● Task objective
Below this line are records; write out exactly the lines from the one containing "çalışmaları geçici olduğu için uzun al" through the one containing "vracia na cestu k Mesiacu", with the pictures left out.

[Extracted page text data]

------------

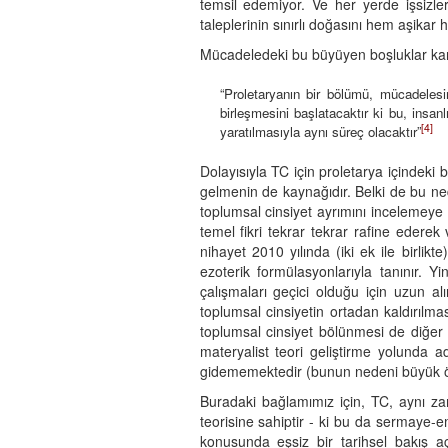
temsil edemiyor. Ve her yerde işsizler, 
taleplerinin sınırlı doğasını hem aşikar
Mücadeledeki bu büyüyen boşluklar kar
“Proletaryanın bir bölümü, mücadelesi
birleşmesini başlatacaktır ki bu, insanlı
[4]
yaratılmasıyla aynı süreç olacaktır”
Dolayısıyla TC için proletarya içindek
gelmenin de kaynağıdır. Belki de bu ne
toplumsal cinsiyet ayrımını incelemeye k
temel fikri tekrar tekrar rafine edere
nihayet 2010 yılında (iki ek ile birli
ezoterik formülasyonlarıyla tanınır. Yi
çalışmaları geçici olduğu için uzun al
toplumsal cinsiyetin ortadan kaldırılma
toplumsal cinsiyet bölünmesi de diğer t
materyalist teori geliştirme yolunda a
gidememektedir (bunun nedeni büyük ölç
Buradaki bağlamımız için, TC, aynı za
teorisine sahiptir - ki bu da sermaye-e
konusunda eşsiz bir tarihsel bakış a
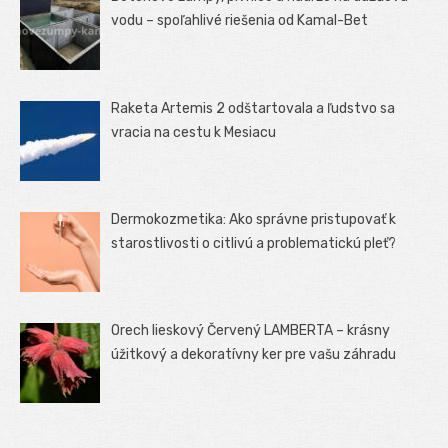
vodu – spoľahlivé riešenia od Kamal-Bet
Raketa Artemis 2 odštartovala a ľudstvo sa
vracia na cestu k Mesiacu
Dermokozmetika: Ako správne pristupovať k
starostlivosti o citlivú a problematickú pleť?
Orech lieskový Červený LAMBERTA – krásny
úžitkový a dekoratívny ker pre vašu záhradu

------------

● Output below
çalışmaları geçici olduğu için uzun al
toplumsal cinsiyetin ortadan kaldırılma
toplumsal cinsiyet bölünmesi de diğer t
materyalist teori geliştirme yolunda a
gidememektedir (bunun nedeni büyük ölç
Buradaki bağlamımız için, TC, aynı za
teorisine sahiptir - ki bu da sermaye-e
konusunda eşsiz bir tarihsel bakış a
vodu – spoľahlivé riešenia od Kamal-Bet
Raketa Artemis 2 odštartovala a ľudstvo sa
vracia na cestu k Mesiacu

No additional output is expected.